In 1978, Christian resistance found an unexpected spiritual catalyst: Pope John Paul II (formerly Karol Wojtyla). In his first speech he insisted on human freedom and rights, announcing boldly, “Do not fear! Open–no–throw wide open the doors to Christ!”
In the summer of 1989, thousands of young East Germans hoped to find a chance to escape in Budapest. Many of them found refuge in the Church of the Holy Family in Budapest, through the work of Csilla von Boeselager, founder of the Maltese Service of Charity, and through Fr. Imre Kozma. It was the first center to harbor refugees from the GDR–a form of counter-revolution, dictated by love of neighbor.

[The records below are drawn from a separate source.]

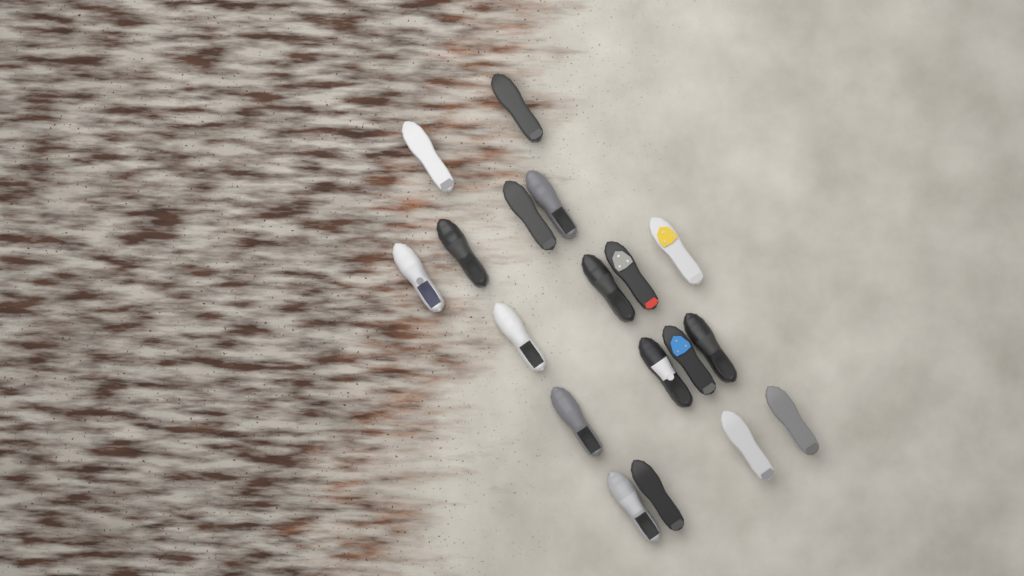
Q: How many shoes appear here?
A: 18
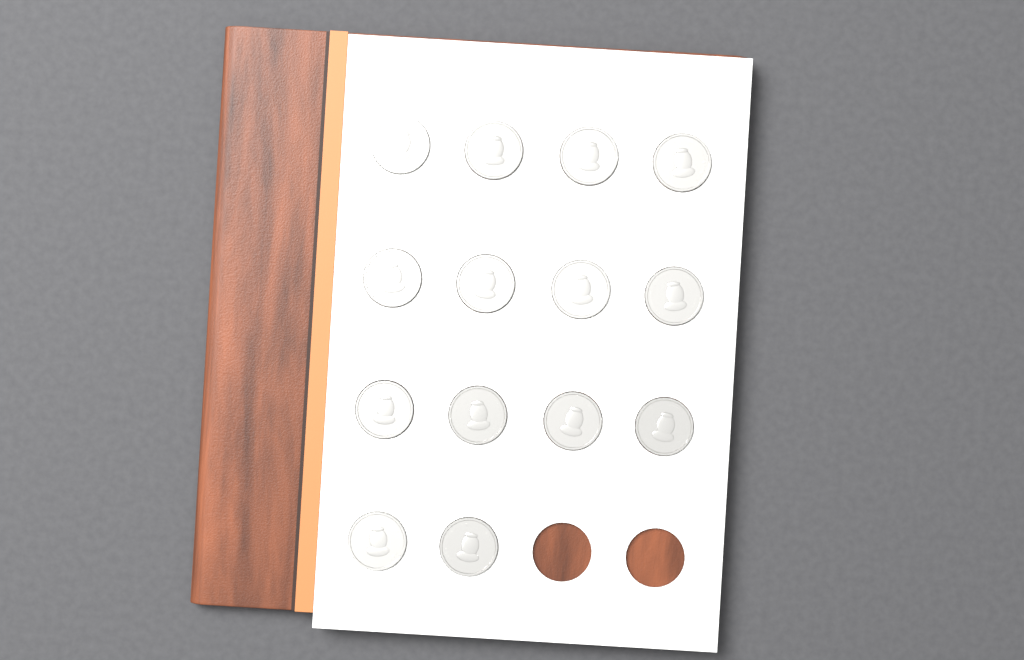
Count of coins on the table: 14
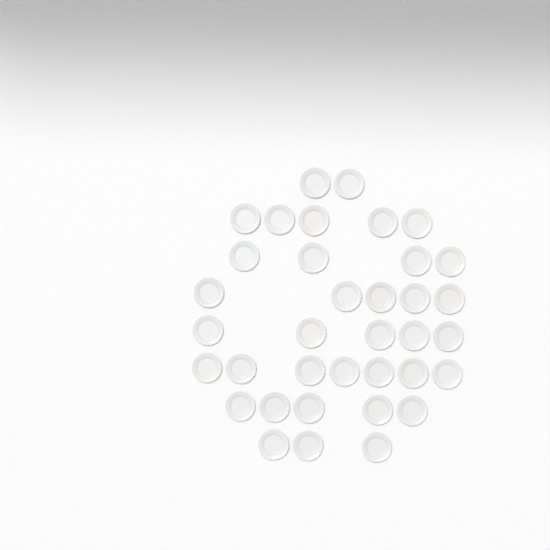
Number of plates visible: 36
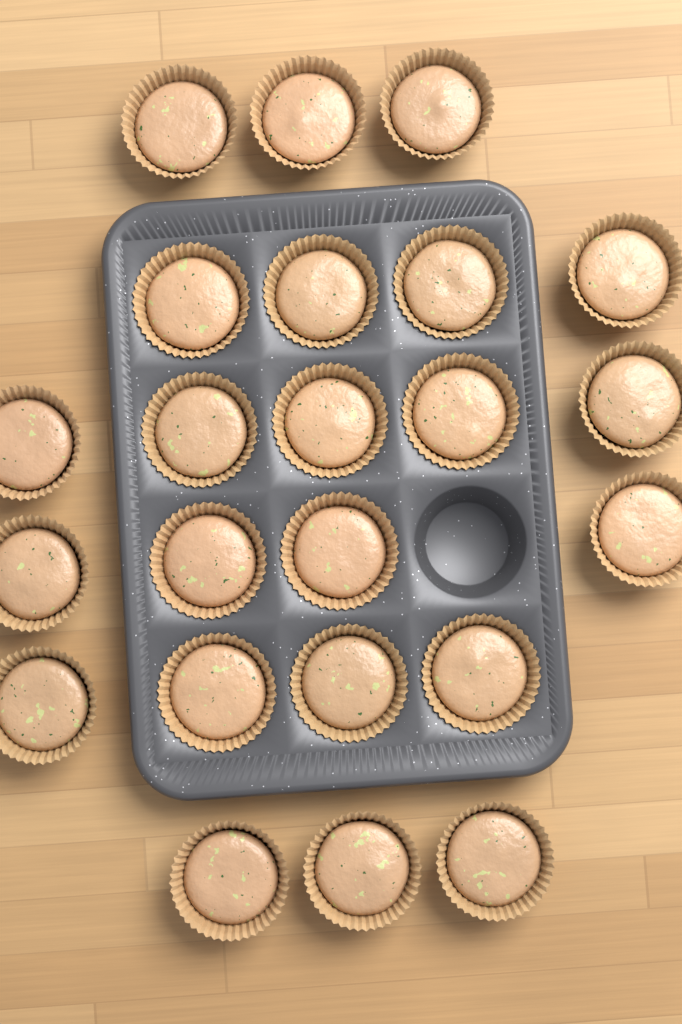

Danger of contagion. For years, the Leipzig evangelicals had been praying for peace. Their public prayers were a provocation for the Party  which considered the GDR the “first peaceful State on German soil.” Though the Party had a military armed to the teeth,  it claimed to be the only proponent of peace. In the second half of the 1980s, dissidents began intervening in public, almost exclusively from the churches. In the early years, opponents were thrown directly into prison, but now they were arrested and then forced to choose exile, more or less voluntarily. The Party viewed them as a danger of contagion. Since it was impossible to exile an entire Church, the State tried to infiltrate the Christians or battle them openly. Church pews had their share of regime spies, but mostly they were filled with people seeking refuge in that place. A person who attended the Leipzig Nikolaikirche wrote in a letter, “Some aren’t convinced Christians, and others aren’t Christian at all. We’ve mixed in among the others to participate in the prayers for peace: we hope that others, too, will begin to criticize the State and society. We pity those who believe they can still change something in this country. We have only one thing in mind: away, away, away!” The Christians responded to the thugs of the Stasi and the people’s police with non-violence, and did so with such fervor that in the end, even the regime rejected such brutality. Of great importance was the candlelight counter-revolution that emerged from the Nikolaikirche with the cry, “We are the people.”

Between stones or candles. Naturally, in the countries of the ex-Soviet bloc there were many non-Christian opponents who aspired to political changes, risking their own safety. But at the basis of the dynamism that lead to the “die Wende,” the turning point, were Christians of many confessions. Without this pressure, the collapse of the dictatorship would have been much crueler: the Christians taught the protesters to use candles instead of stones.
Karol Wojtyla, who as a young man had witnessed the crimes committed by Nazism–Auschwitz is located in his diocese of Cracow – did not undertake a crusade against Communism. He merely encouraged counter-revolutionary thought, supporting the people on their knees. Looking back twenty years later, the simultaneous appearance of Gorbachev and John Paul II on the stage of history still seems like a miracle. The Polish pope opened the road to the end of Communism, and the General Secretary of the Party allowed it to happen.